Trattamento ottimale della tossicodipendenza da eroina (dati 2012)
Tossicodipendenza da oppiacei: cosa funziona e cosa non funziona come dovrebbe nei trattamenti secondo i dati del 2011-2012 (Relazione al parlamento sulle tossicodipendenze, http://www.politicheantidroga.it/progetti-e-ricerca/relazioni-al-parlamento/relazione-annuale-2012.aspx
I trattamenti per la tossicodipendenza da eroina sono quelli per cui vi è uno standard affidabile e definito da decenni. Questo significa che è una situazione in cui si può contare su un trattamento che funziona in base a pochi parametri ben conosciuti: tipo di scelta farmacologica, dosaggio e durata del trattamento.
Il 71,2% dei pazienti in trattamento metadonico e l'87,7% di quelli in trattamento buprenorfinico rispondono bene alle terapie. In termini di uso, significa che nella media del campione il 94,2% degli esami urinari hanno esito favorevole (non segni di uso di eroina).
Nonostante questo, questi trattamenti non sono diffusi, cioè soltanto una parte delle persone che chiedono trattamento sono avviate alla terapia con metadone o buprenorfina: in particolare i soggetti giovani sotto i 30 anni tendono ad essere gestiti senza terapia con farmaci oppiacei.

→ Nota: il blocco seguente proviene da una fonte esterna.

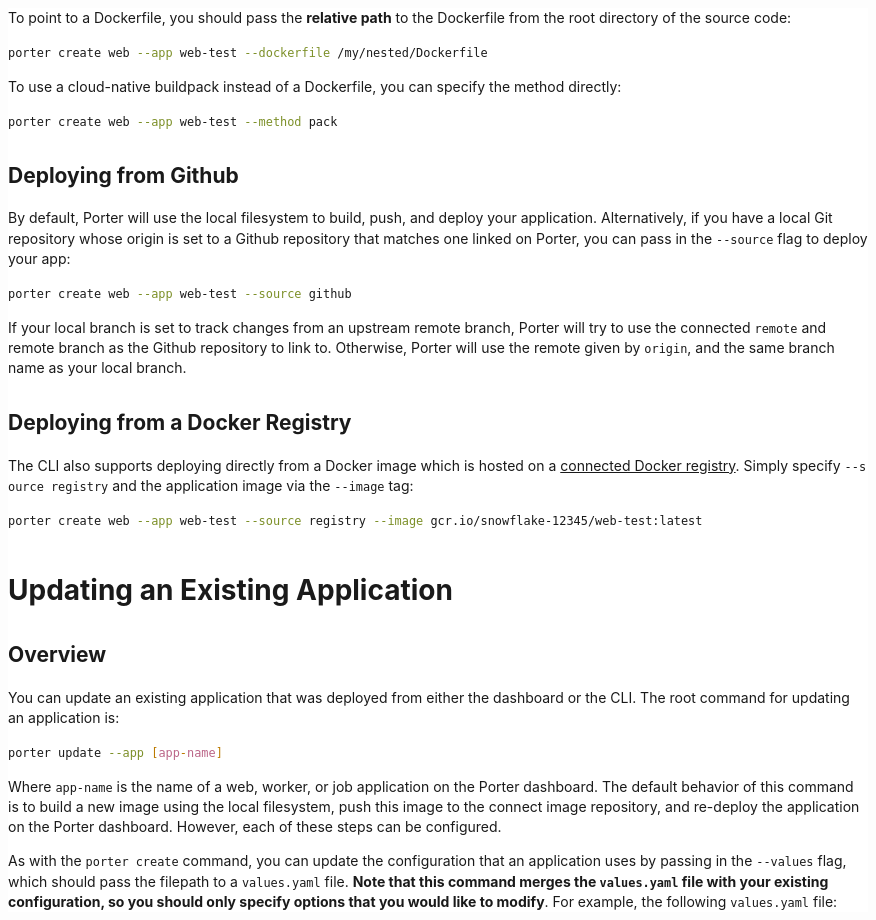 To point to a Dockerfile, you should pass the **relative path** to the Dockerfile from the root directory of the source code:

```sh
porter create web --app web-test --dockerfile /my/nested/Dockerfile
```

To use a cloud-native buildpack instead of a Dockerfile, you can specify the method directly:

```sh
porter create web --app web-test --method pack
```

## Deploying from Github

By default, Porter will use the local filesystem to build, push, and deploy your application. Alternatively, if you have a local Git repository whose origin is set to a Github repository that matches one linked on Porter, you can pass in the `--source` flag to deploy your app:      

```sh
porter create web --app web-test --source github
```

If your local branch is set to track changes from an upstream remote branch, Porter will try to use the connected `remote` and remote branch as the Github repository to link to. Otherwise, Porter will use the remote given by `origin`, and the same branch name as your local branch. 

## Deploying from a Docker Registry 

The CLI also supports deploying directly from a Docker image which is hosted on a [connected Docker registry](https://docs.porter.run/docs/linking-an-existing-docker-container-registry). Simply specify `--source registry` and the application image via the `--image` tag:

```sh
porter create web --app web-test --source registry --image gcr.io/snowflake-12345/web-test:latest
```

# Updating an Existing Application

## Overview

You can update an existing application that was deployed from either the dashboard or the CLI. The root command for updating an application is:

```sh
porter update --app [app-name]
```

Where `app-name` is the name of a web, worker, or job application on the Porter dashboard. The default behavior of this command is to build a new image using the local filesystem, push this image to the connect image repository, and re-deploy the application on the Porter dashboard. However, each of these steps can be configured. 

As with the `porter create` command, you can update the configuration that an application uses by passing in the `--values` flag, which should pass the filepath to a `values.yaml` file. **Note that this command merges the `values.yaml` file with your existing configuration, so you should only specify options that you would like to modify**. For example, the following `values.yaml` file:
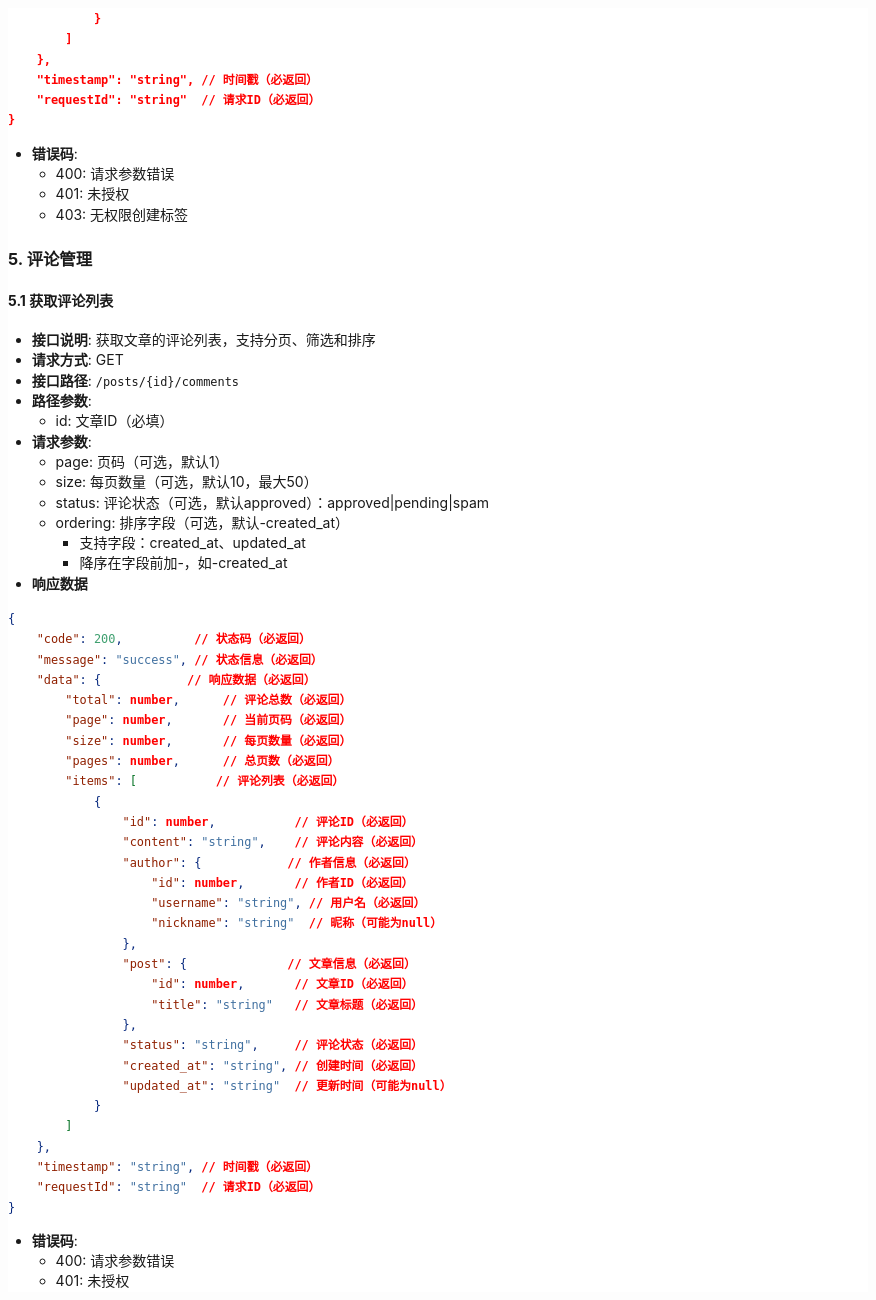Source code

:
 ```json
            }
        ]
    },
    "timestamp": "string", // 时间戳（必返回）
    "requestId": "string"  // 请求ID（必返回）
}
```
- **错误码**:
  - 400: 请求参数错误
  - 401: 未授权
  - 403: 无权限创建标签

### 5. 评论管理

#### 5.1 获取评论列表
- **接口说明**: 获取文章的评论列表，支持分页、筛选和排序
- **请求方式**: GET
- **接口路径**: `/posts/{id}/comments`
- **路径参数**:
  - id: 文章ID（必填）
- **请求参数**:
  - page: 页码（可选，默认1）
  - size: 每页数量（可选，默认10，最大50）
  - status: 评论状态（可选，默认approved）：approved|pending|spam
  - ordering: 排序字段（可选，默认-created_at）
    - 支持字段：created_at、updated_at
    - 降序在字段前加-，如-created_at
- **响应数据**
```json
{
    "code": 200,          // 状态码（必返回）
    "message": "success", // 状态信息（必返回）
    "data": {            // 响应数据（必返回）
        "total": number,      // 评论总数（必返回）
        "page": number,       // 当前页码（必返回）
        "size": number,       // 每页数量（必返回）
        "pages": number,      // 总页数（必返回）
        "items": [           // 评论列表（必返回）
            {
                "id": number,           // 评论ID（必返回）
                "content": "string",    // 评论内容（必返回）
                "author": {            // 作者信息（必返回）
                    "id": number,       // 作者ID（必返回）
                    "username": "string", // 用户名（必返回）
                    "nickname": "string"  // 昵称（可能为null）
                },
                "post": {              // 文章信息（必返回）
                    "id": number,       // 文章ID（必返回）
                    "title": "string"   // 文章标题（必返回）
                },
                "status": "string",     // 评论状态（必返回）
                "created_at": "string", // 创建时间（必返回）
                "updated_at": "string"  // 更新时间（可能为null）
            }
        ]
    },
    "timestamp": "string", // 时间戳（必返回）
    "requestId": "string"  // 请求ID（必返回）
}
```
- **错误码**:
  - 400: 请求参数错误
  - 401: 未授权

Il secondo punto debole del sistema terapeutico "medio" è che la durata del trattamento è scarsa, circa 6 mesi. Poiché il trattamento efficace è quello di mantenimento (dove mantenimento significa mantenimento della risposta) ed è l'unico che dia garanzie riabilitative a lungo termine, è chiaro che trattamenti di meno di un anno daranno una risposta positiva in termini di distacco dall'eroina finché sono in corso, ma il modo corretto di applicarli è il loro mantenimento.
Il trattamento breve di fatto non è un trattamento, non risolve la dipendenza e non dà tempo per la riabilitazione. Una sequenza del tipo: disintossicazione e successiva riabilitazione, senza un trattamento oppiaceo in corso, è un paradosso riabilitativo, cioè si impegnano risorse e aspettative in una riabilitazione che riuscirà fino ad essere interrotta dalla ricaduta, già attesa in base alla diagnosi, senza che ci sia alcuna protezione in corso contro di essa.

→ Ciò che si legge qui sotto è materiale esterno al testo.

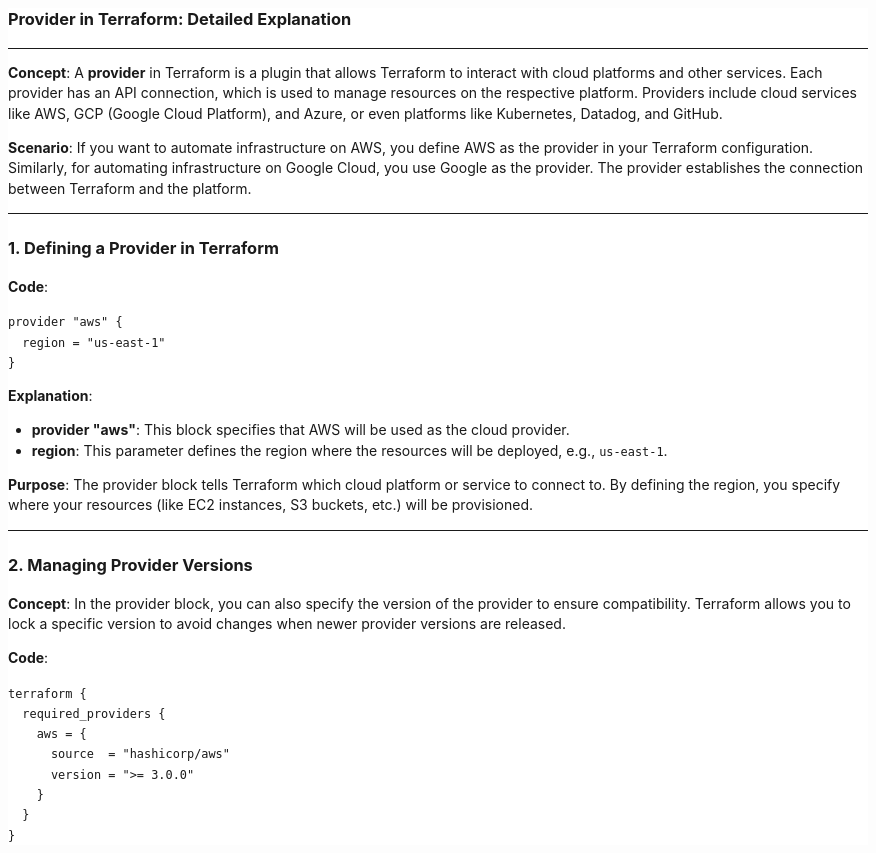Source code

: ### Provider in Terraform: Detailed Explanation

---

**Concept**: 
A **provider** in Terraform is a plugin that allows Terraform to interact with cloud platforms and other services. Each provider has an API connection, which is used to manage resources on the respective platform. Providers include cloud services like AWS, GCP (Google Cloud Platform), and Azure, or even platforms like Kubernetes, Datadog, and GitHub.

**Scenario**: If you want to automate infrastructure on AWS, you define AWS as the provider in your Terraform configuration. Similarly, for automating infrastructure on Google Cloud, you use Google as the provider. The provider establishes the connection between Terraform and the platform.

---

### 1. **Defining a Provider in Terraform**

**Code**:
```hcl
provider "aws" {
  region = "us-east-1"
}
```

**Explanation**:
- **provider "aws"**: This block specifies that AWS will be used as the cloud provider.
- **region**: This parameter defines the region where the resources will be deployed, e.g., `us-east-1`.

**Purpose**:
The provider block tells Terraform which cloud platform or service to connect to. By defining the region, you specify where your resources (like EC2 instances, S3 buckets, etc.) will be provisioned.

---

### 2. **Managing Provider Versions**

**Concept**: 
In the provider block, you can also specify the version of the provider to ensure compatibility. Terraform allows you to lock a specific version to avoid changes when newer provider versions are released.

**Code**:
```hcl
terraform {
  required_providers {
    aws = {
      source  = "hashicorp/aws"
      version = ">= 3.0.0"
    }
  }
}
```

Il terzo punto sono le dosi, che sono (nella media) inferiori alle dosi minime raccomandate dall'Organizzazione Mondiale della Sanità. Questo tipo di sotto-dosaggio deriva probabilmente in parte dalla scarsa dimestichezza di alcuni con la gestione delle terapie metadoniche, e dalle diffuse credenze sulla utilità di approcci "rieducativi" o di sollecitazione ambientale senza il ricorso ad alcun tipo di medicinale.
In più, il paziente tossicodipendente è il primo, una volta distaccatosi dall'eroina per qualche tempo, a ritenere che la cura possa essere ridotta e sospesa come passo finale verso la soluzione, poiché non ha assimilato il significato della malattia e della cura, e non individua nella cura il meccanismo che ha portato al distacco, ma in altri fattori ambientali o di volontà personale.

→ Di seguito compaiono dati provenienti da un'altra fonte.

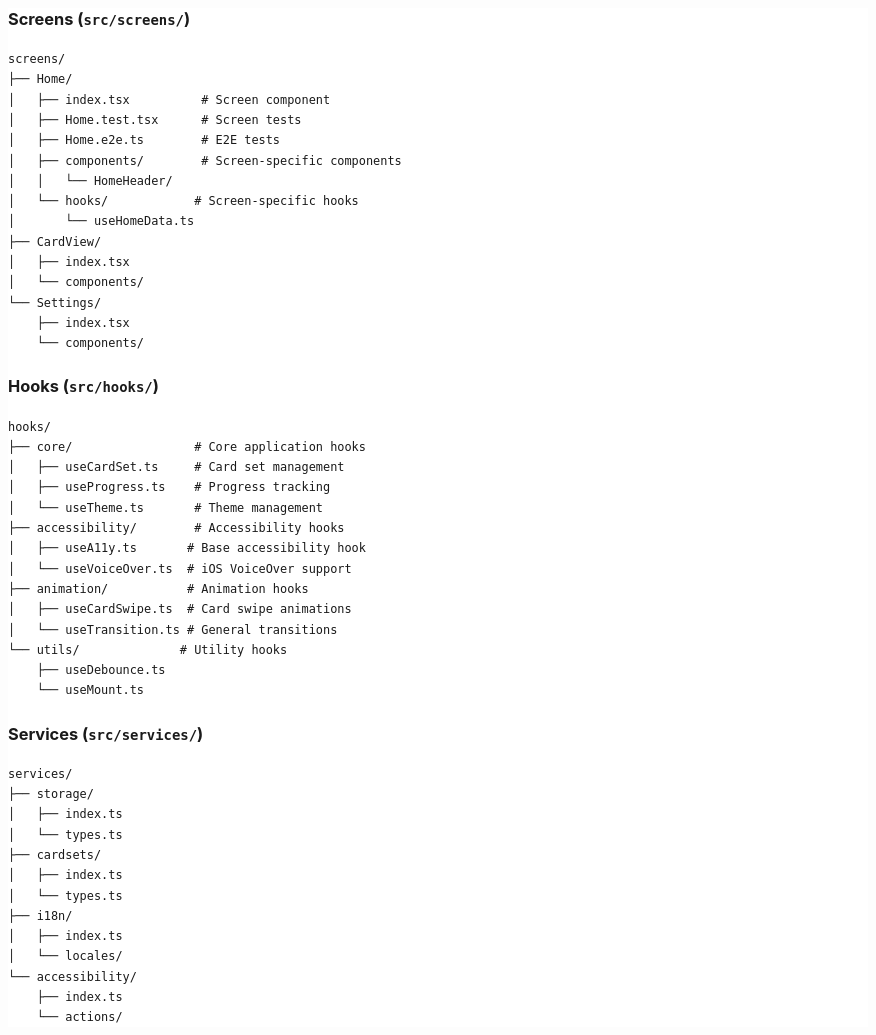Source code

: ### Screens (`src/screens/`)

```
screens/
├── Home/
│   ├── index.tsx          # Screen component
│   ├── Home.test.tsx      # Screen tests
│   ├── Home.e2e.ts        # E2E tests
│   ├── components/        # Screen-specific components
│   │   └── HomeHeader/
│   └── hooks/            # Screen-specific hooks
│       └── useHomeData.ts
├── CardView/
│   ├── index.tsx
│   └── components/
└── Settings/
    ├── index.tsx
    └── components/
```

### Hooks (`src/hooks/`)

```
hooks/
├── core/                 # Core application hooks
│   ├── useCardSet.ts     # Card set management
│   ├── useProgress.ts    # Progress tracking
│   └── useTheme.ts       # Theme management
├── accessibility/        # Accessibility hooks
│   ├── useA11y.ts       # Base accessibility hook
│   └── useVoiceOver.ts  # iOS VoiceOver support
├── animation/           # Animation hooks
│   ├── useCardSwipe.ts  # Card swipe animations
│   └── useTransition.ts # General transitions
└── utils/              # Utility hooks
    ├── useDebounce.ts
    └── useMount.ts
```

### Services (`src/services/`)

```
services/
├── storage/
│   ├── index.ts
│   └── types.ts
├── cardsets/
│   ├── index.ts
│   └── types.ts
├── i18n/
│   ├── index.ts
│   └── locales/
└── accessibility/
    ├── index.ts
    └── actions/
```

La combinazione di questi errori o limiti - durata, dose, trattamenti non specifici, mancanza di consapevolezza del funzionamento delle cure e della malattia, riduce notevolmente l'impatto di una cura che quando è applicata secondo semplici principi produce un effetto notevole, evidente soprattutto con il passare dei mesi.
Ogni persona tossicodipendente da oppiacei o con trattamento già in corso è bene che quindi riveda il senso del proprio trattamento per evitare di perdersi in errori comuni e evitabili, come il sottodosaggio, la sospensione precoce del trattamento, l'idea che il trattamento sia solo un preliminare alla vera riabilitazione e la scelta di interventi che non rappresentano una terapia per la dipendenza.